16.
Les deux jumeaux se tiennent la main. L’un pleure à chaudes larmes, l’autre ne laisse aucune émotion filtrer sur son visage. Derrière eux, leur parrain est figé tel une statue de marbre. Sur la tombe deux noms, l’un fraîchement gravé :
Ambre Vivaro 1981 – 2007
Louis Vivaro 1981 – 2008
***
Nikita avait toujours été le plus téméraire des deux. Gabriel, lui, était toujours très calme, ce qui avait le don d’énerver son jumeau. Nikita n’avait pas prévenu son frère de son plan car il savait qu’il tenterait de l’arrêter. Ne lui en veux pas, il n'a aucun souvenir de ce qu'il s'est passé. Toi, si. Tu dois le protéger.
Le jeune homme se tenait accroupi, caché derrière une remorque, en face du hangar dans lequel il avait vu son parrain entrer, il y a deux jours de ça. Cela faisait quelque temps que Nikita était rongé par la curiosité. Que faisait au juste son parrain, au milieu de nulle part, en pleine nuit, dans ce hangar si hautement sécurisé ? Il avait un étrange sentiment de déjà-vu mais n'arrivait pas à trouver une explication plausible. Et si c'était là ? Et si c'était lui ?... Non. Impossible, c'est notre seule famille. Depuis son arrivée, il avait pu dénombrer quatre caméras de surveillances infrarouges. Grâce à ses connaissances en appareils électroniques ainsi qu’à son agilité et sa discrétion, Nikita avait réussi à passer entre les mailles du filet. Il était désormais derrière sa remorque, les cuisses commençant à lui brûler à force d’être dans cette position inconfortable.
« Qu’est-ce que tu fais, bon sang ? »
La voix de Gabriel résonna dans sa tête comme si son frère s’était tenu juste à côté de lui. Depuis tout petit, ils avaient été capables de se parler ainsi, par des mots mais aussi par des émotions, des sensations qu’ils s’envoyaient par télépathie, peu importe la distance qui les séparait. Leur parrain les avait aidés à maîtriser ce don, leur disant que leur mère serait fière d'eux. Nikita ne prit pas la peine de répondre à son frère. Il resta posté silencieusement en attendant que son parrain ressorte de son repère.
« Bouh ! »
Nikita sursauta et faillit lâcher un cri. Gabriel se tenait vraiment à côté de lui, accroupi lui aussi.
« Putain, mec, refais jamais ça ! J’ai failli avoir une crise cardiaque ! chuchota Nikita
- Scuse mais c’était trop tentant ! rétorqua son frère dans un rire
- Et puis d’abord, pourquoi t’es là ? Tu me suis ? Comment t’as réussi à passer les caméras ??

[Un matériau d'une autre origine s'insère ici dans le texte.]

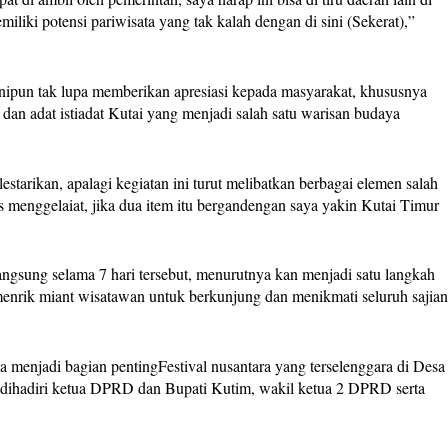
iliki potensi pariwisata yang tak kalah dengan di sini (Sekerat),”
 inipun tak lupa memberikan apresiasi kepada masyarakat, khususnya
 dan adat istiadat Kutai yang menjadi salah satu warisan budaya
estarikan, apalagi kegiatan ini turut melibatkan berbagai elemen salah
s menggelaiat, jika dua item itu bergandengan saya yakin Kutai Timur
angsung selama 7 hari tersebut, menurutnya kan menjadi satu langkah
menrik miant wisatawan untuk berkunjung dan menikmati seluruh sajia
a menjadi bagian pentingFestival nusantara yang terselenggara di Desa
 dihadiri ketua DPRD dan Bupati Kutim, wakil ketua 2 DPRD serta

- Easy ! J’ai simplement eu à suivre les traces que mon débile de frère a laissées. Tu es très mauvais quand il s’agit de couvrir tes traces, je te l’ai toujours dit, Niki.

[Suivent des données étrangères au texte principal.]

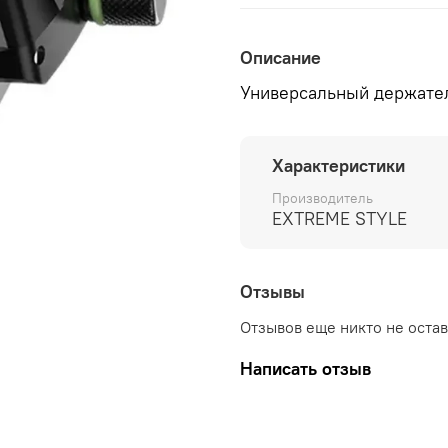
Описание
Универсальный держател
Характеристики
Производитель
EXTREME STYLE
Отзывы
Отзывов еще никто не оста
Написать отзыв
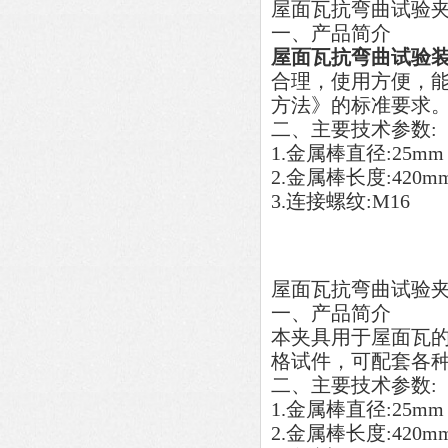
屋面瓦抗弯曲试验
一、产品简介
屋面瓦抗弯曲试验
合理，使用方便，
方法》的标准要求
二、主要技术参数:
1.金属棒直径:25mm
2.金属棒长度:420m
3.连接螺纹:M16
屋面瓦抗弯曲试验
一、产品简介
本夹具用于屋面瓦
格试件，可配套各种
二、主要技术参数:
1.金属棒直径:25mm
2.金属棒长度:420m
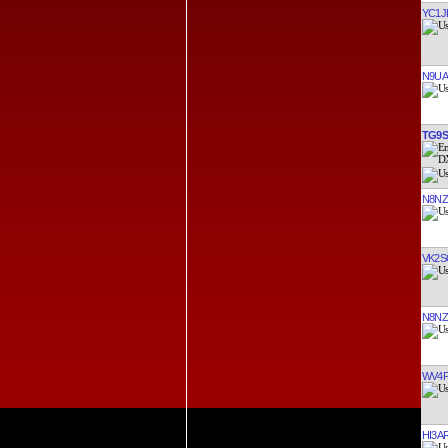
YC1J
N9UA
TG9
N8N
VK2S
N8N
WV4
HI3A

- Ta gueule ! Monsieur Gabriel fait toujours mieux que tout le monde de toute façon.
- C’est pas ce que j’ai dit
- Si !
- Non.
- Si !
- Non.
- Mais si !
- Bon, ça suffit maintenant ! Plutôt que de faire ton gamin, dis moi plutôt ce que tu comptes faire, caché là. »

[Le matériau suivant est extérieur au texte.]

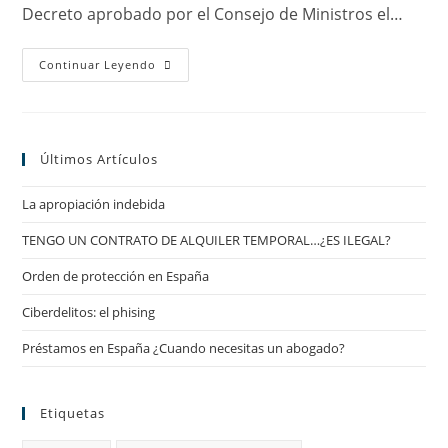
Decreto aprobado por el Consejo de Ministros el…
Nuevas
Continuar Leyendo
Funcionalidades
Para
El
DUE
En
La
Últimos Artículos
Creación
De
Empresas
La apropiación indebida
TENGO UN CONTRATO DE ALQUILER TEMPORAL…¿ES ILEGAL?
Orden de protección en España
Ciberdelitos: el phising
Préstamos en España ¿Cuando necesitas un abogado?
Etiquetas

Un bruit de moteur stoppa les deux garçons dans leur chamaillerie. Ils se tournèrent vers le hangar et observèrent leur parrain sortir du pick-up. Côté passager, une séduisante femme au regard vide resta un moment assise avant d'ouvrir la portière. Sortie du véhicule, elle jeta un œil aux alentours. Les jumeaux se plaquèrent contre le sol, de peur d’être découverts. Le cœur battant, ils retenaient leur respiration. Quand ils osèrent enfin de nouveau épier ce qui se déroulait à seulement dix mètres d’eux, ils ne virent que le dos carré de leur parrain, vêtu de cet éternel blouson de cuir déchiré, la femme chaloupant des hanches à sa droite. Soudain, leurs yeux s’écarquillèrent. Leur parrain venait de sortir un pistolet. Les deux garçons restèrent pétrifiés alors que la porte du hangar se refermait derrière la femme, qui faisait rouler tranquillement ses reins, une arme plaquée en leur creux.